Off the top of my head, I cannot think of any other mathematical terms that have their own special holiday or public commemoration than π (pi). The number π is special because it has two commemorative days.
The number π is usually the first irrational number we learn in school. It may even be the first Greek letter we learn, as well. Due to the fact that π is an irrational number, it’s representation as a decimal goes on for infinity and does not form a permanent repeating pattern that we know of.
That digital representation’s first few digits are 3.14159… the ellipsis is usually added to the end of however far that pi has been calculated. The number is often simplified to 3.14 for quick calculation purposes. It is this simple form that looks like March 14th by the American way of writing dates in number form–month then day–3/14 or March 14th.
Although π is an irrational number mathematicians sometimes approximate it with rational numbers including the convenient fraction 22÷7 or 22/7. When we use the European form of writing dates in numbers–day then month–we get 22/7 or the twenty-second of July. Because 22/7 is an approximation, some folks say that 22÷7 is “casual pi”. Therefore, today is Casual Pi Day.
When I punch the number 22 into my old Sharp calculator and divide it by 7, the read-out says, “3.1428571”, this result already deviates from the standard digital form following 3.14.

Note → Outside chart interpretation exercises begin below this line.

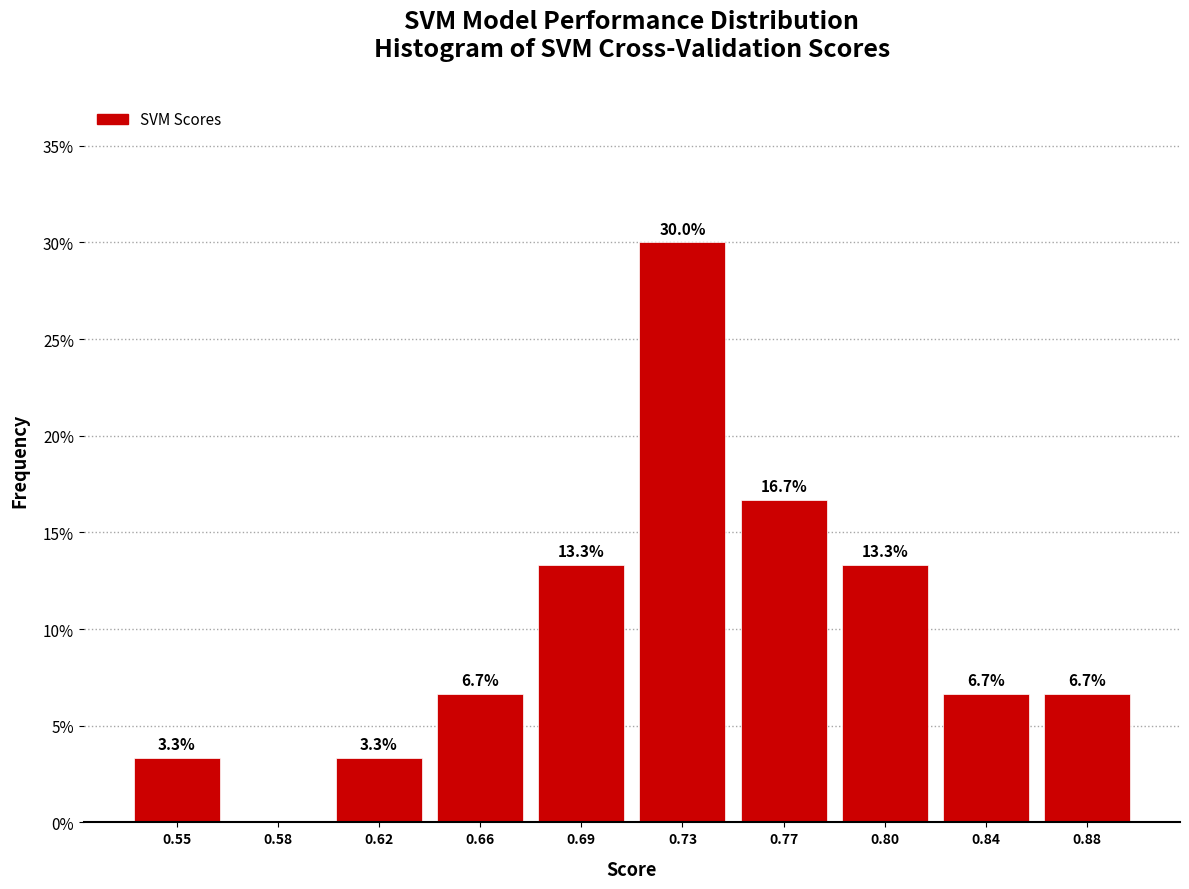

Reading left to right, extract all data points from this chart.

0.55=3.3	0.58=0.0	0.62=3.3	0.66=6.7	0.69=13.3	0.73=30.0	0.77=16.7	0.80=13.3	0.84=6.7	0.88=6.7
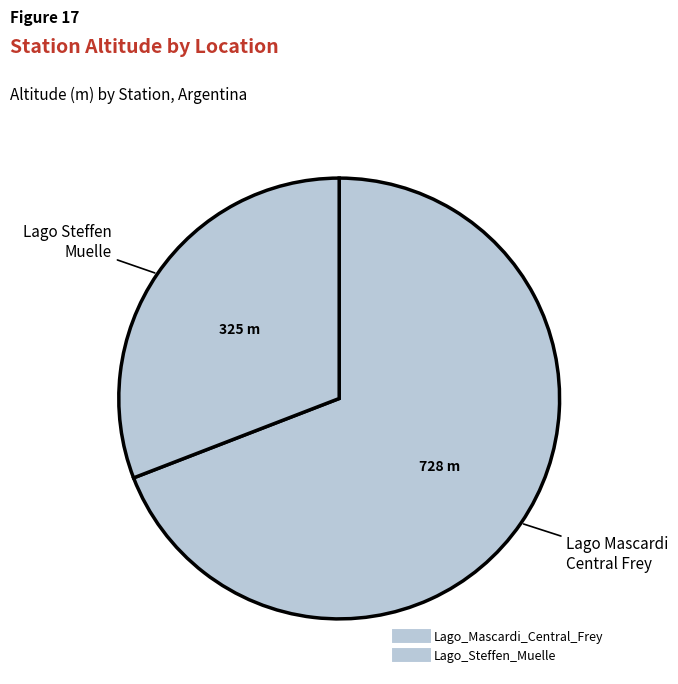

Rank the categories by value from highest to lowest.

Lago_Mascardi_Central_Frey, Lago_Steffen_Muelle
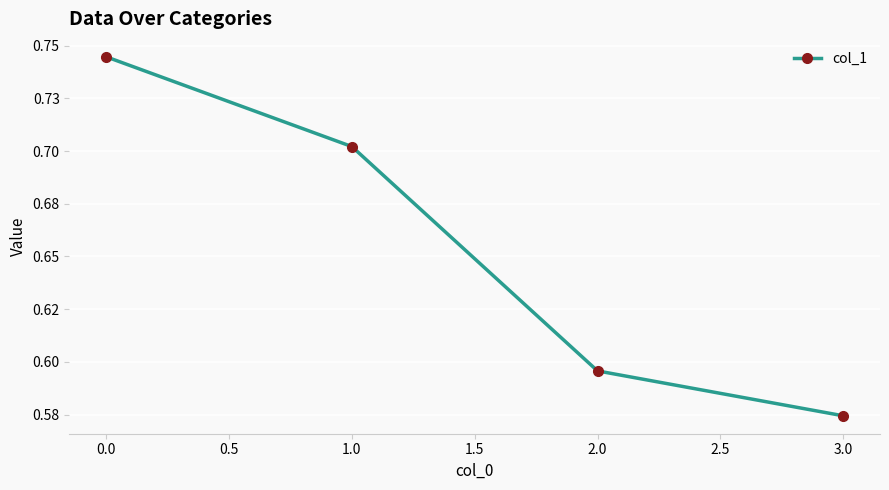

Is this an area chart (filled region under the line)?

No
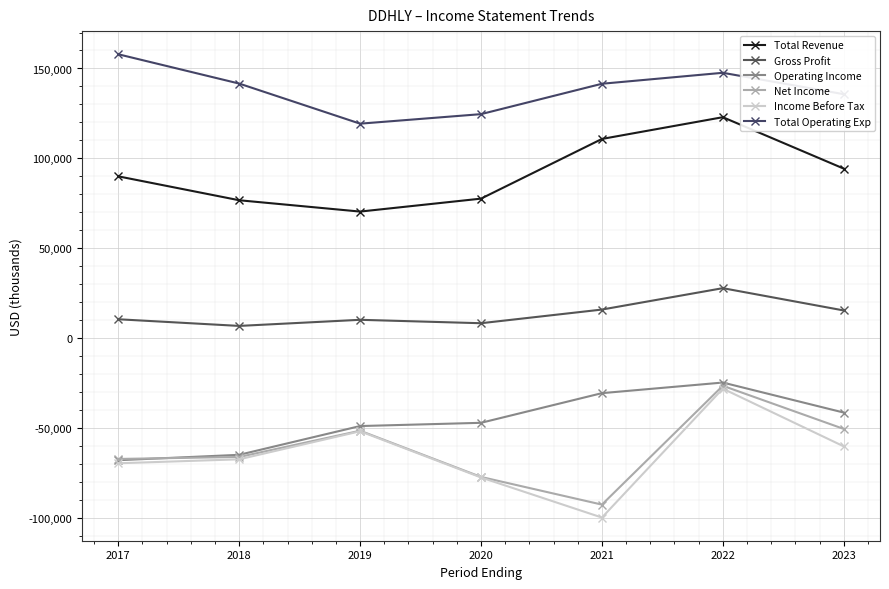

At which label does Net Income first exceed -66100?

2019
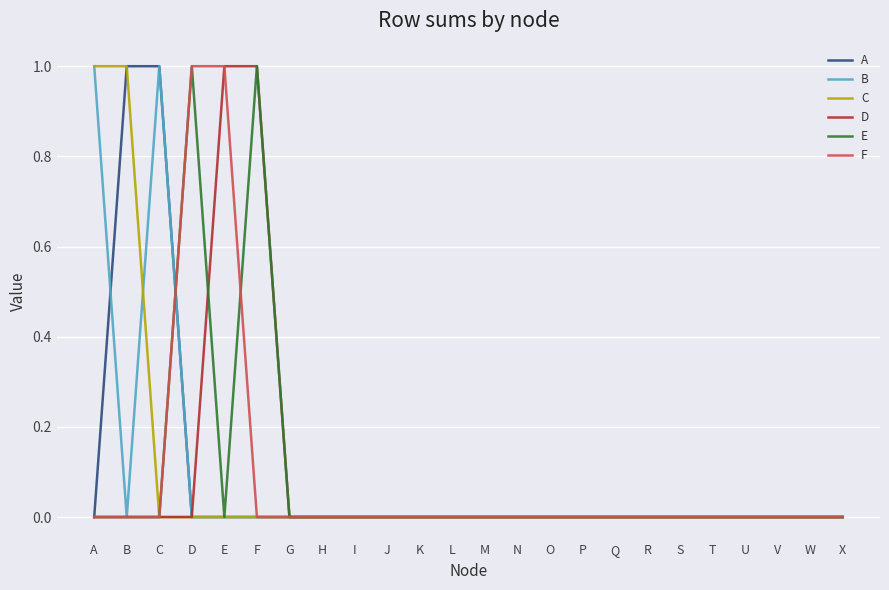

What is the maximum value for A?

1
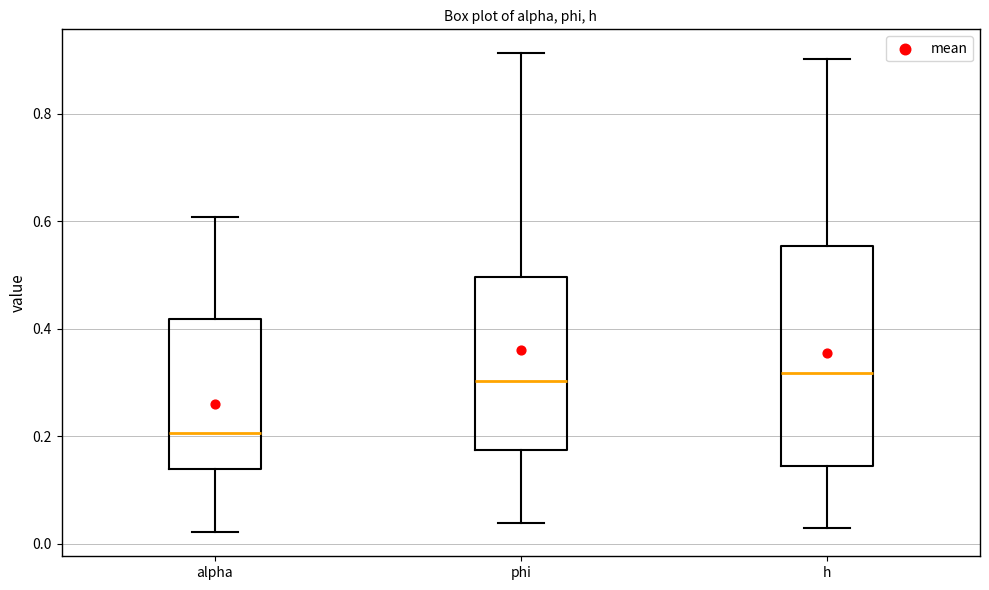

Comparing the boxes themselves (not the whiskers), which one is the tallest?

h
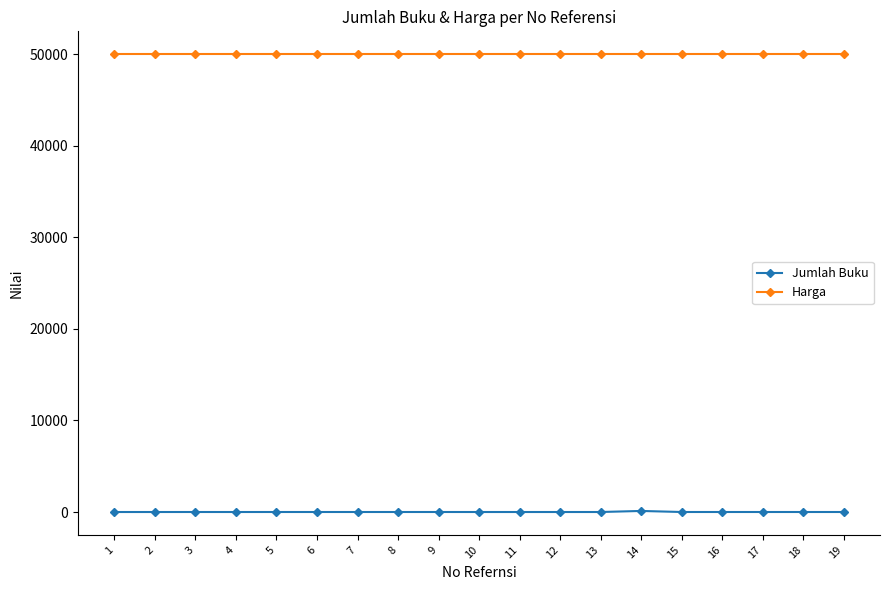

Is the value of Harga at 15 greater than the value of Jumlah Buku at 8?

Yes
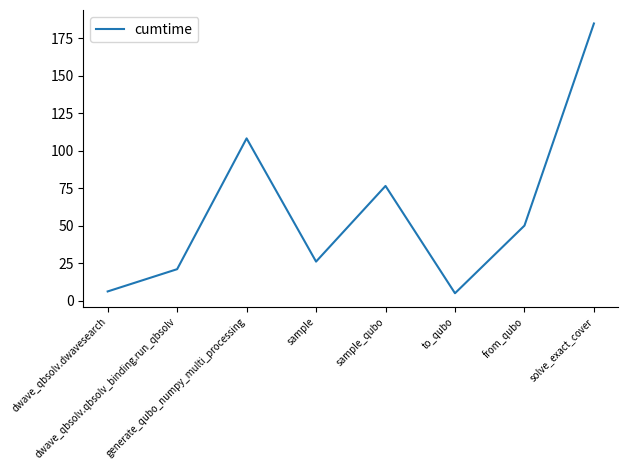

Count the number of values greater than 50.

4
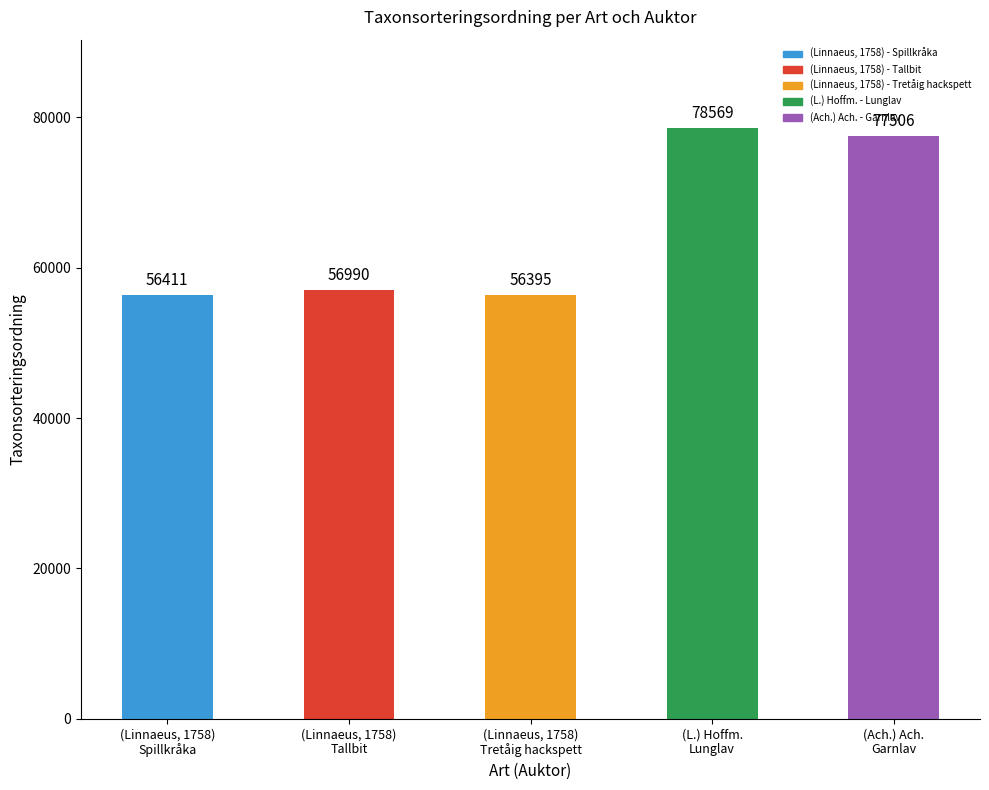

Reading left to right, list all the values displayed in this chart.

(Linnaeus, 1758)
Spillkråka=56411	(Linnaeus, 1758)
Tallbit=56990	(Linnaeus, 1758)
Tretåig hackspett=56395	(L.) Hoffm.
Lunglav=78569	(Ach.) Ach.
Garnlav=77506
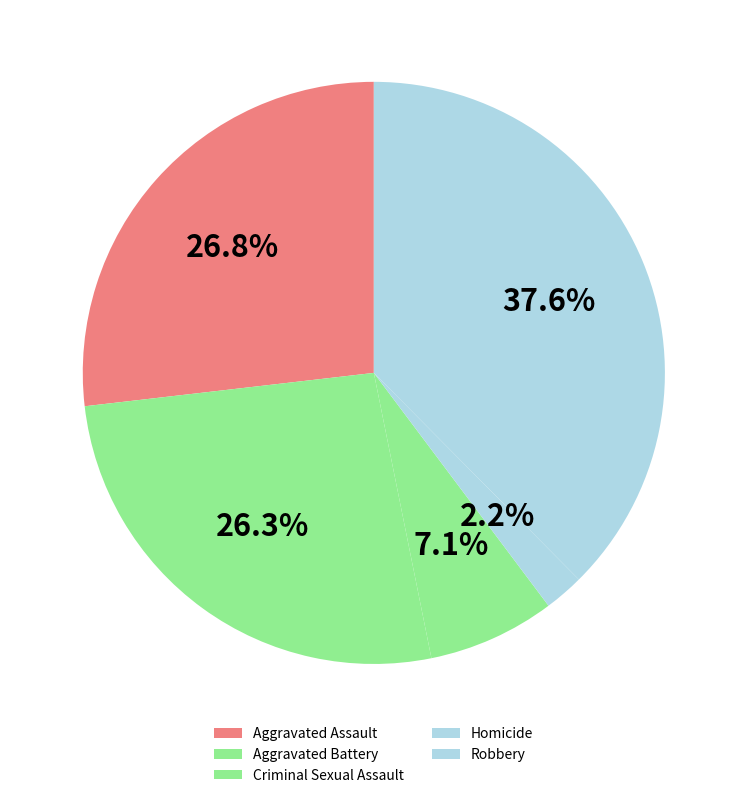

To the nearest percent, what is the average slice percentage?

20%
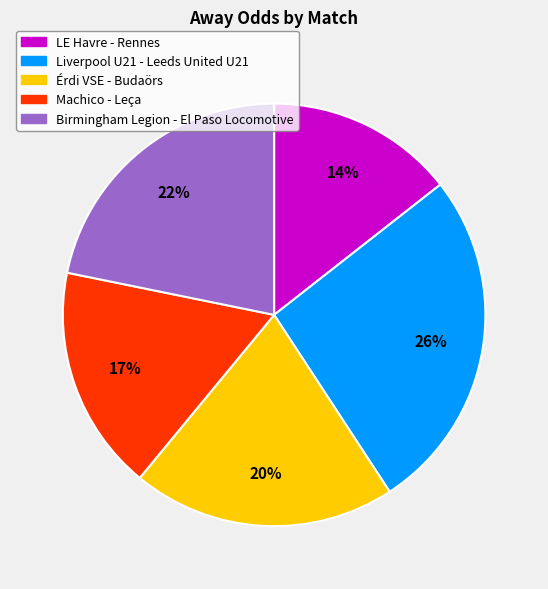

How many segments does this pie chart have?

5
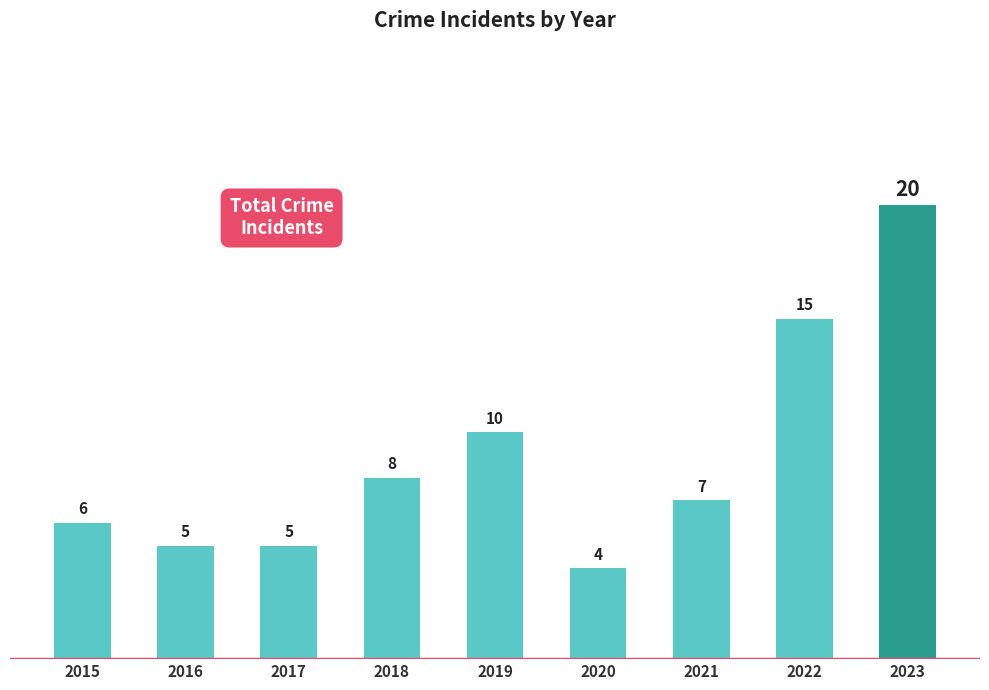

What is the minimum value shown in the chart?

4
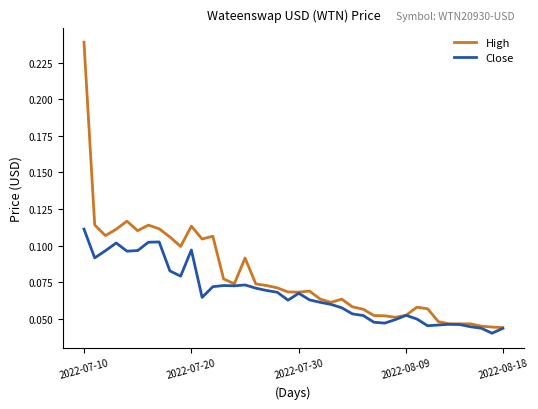

List the series in order of their peak value, highest first.

High, Close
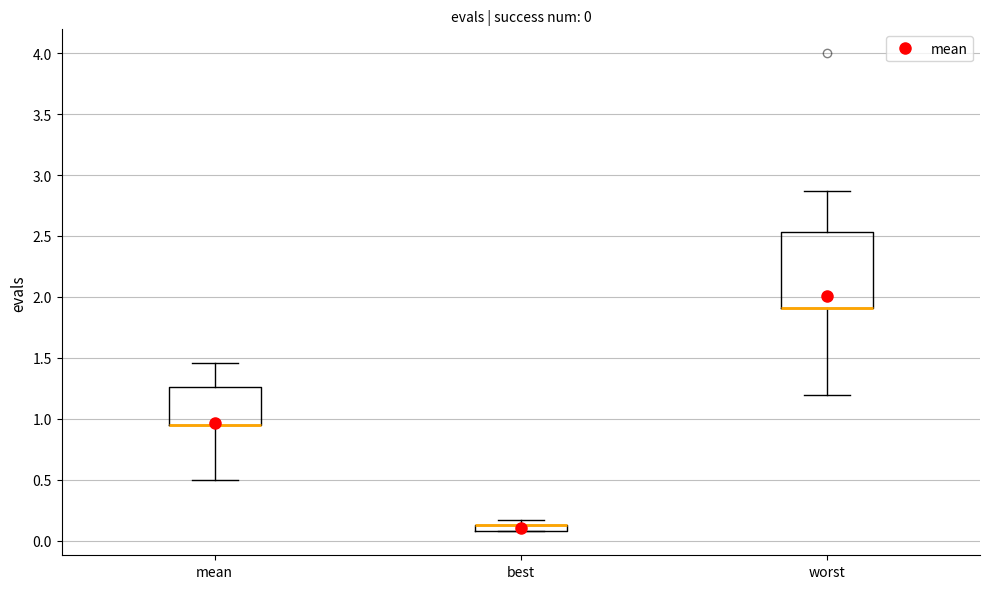

Which box is the tallest, from its lower edge to its upper edge?

worst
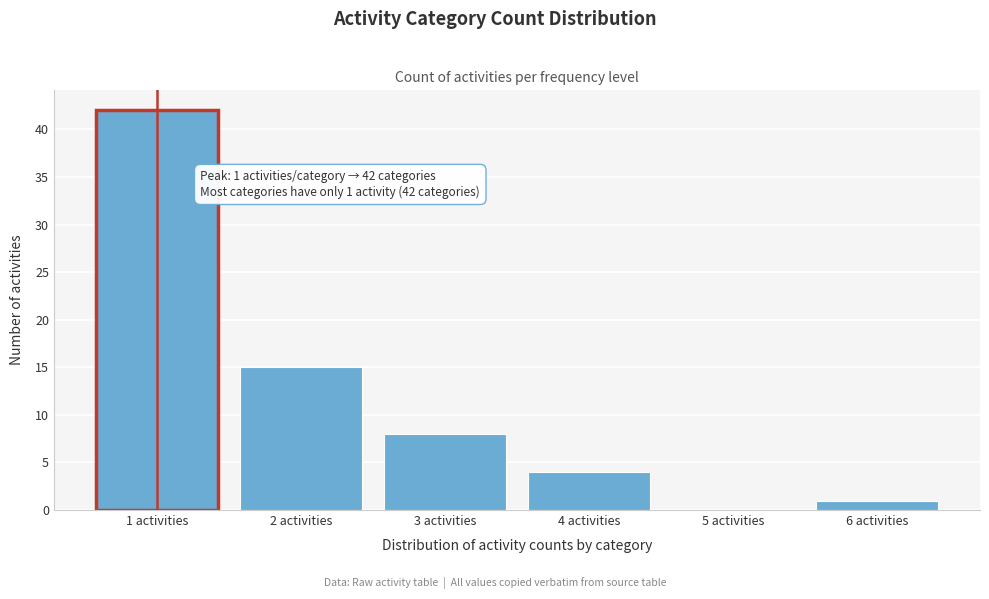

Which range on the x-axis has the tallest bar?

0.5 to 1.5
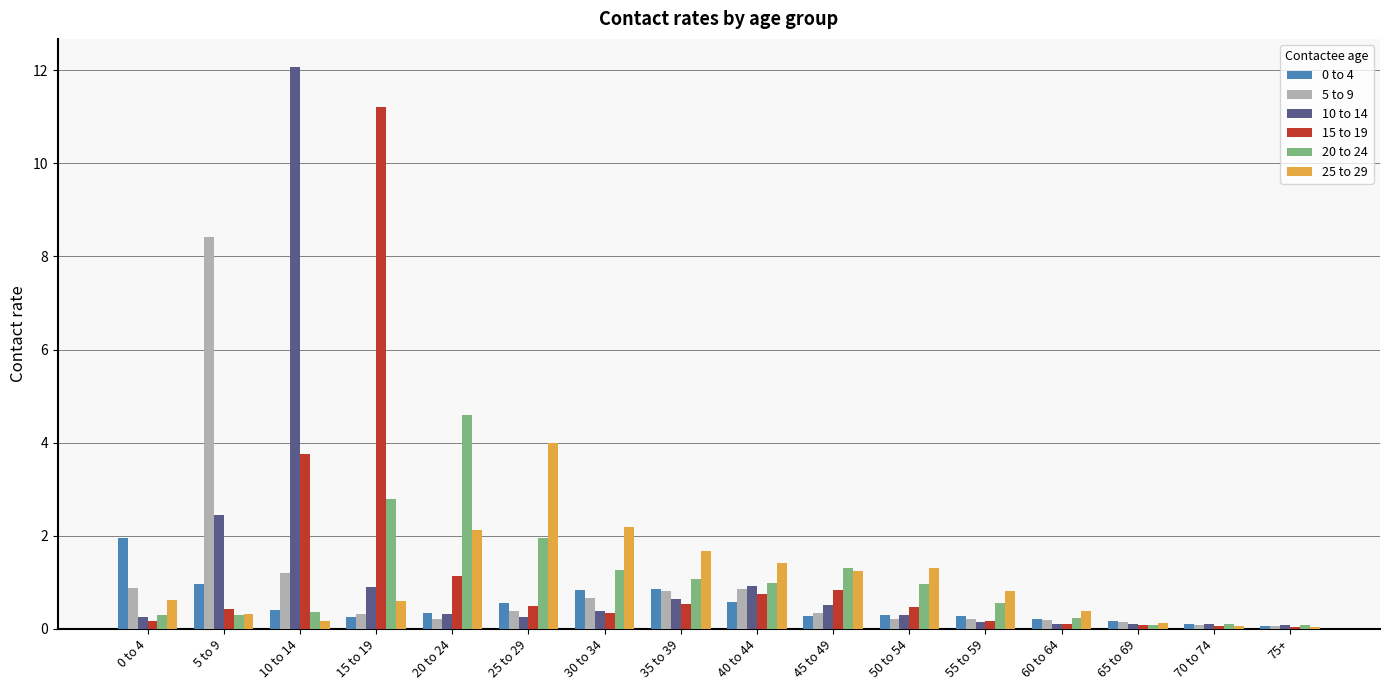

Does the chart contain stacked bars?

No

How can we celebrate Casual Pi Day? You could eat some special pi day pie, doodle circles or draw sketches containing several circular forms onto paper, or watch the movie “Life of Pi”. If you have a more serious personality, you might want to celebrate by investigating the number π then see to how many places you can calculate it.
I hope you have a Happy Casual Pi Day. Enjoy learning something today to make yourself more well-rounded.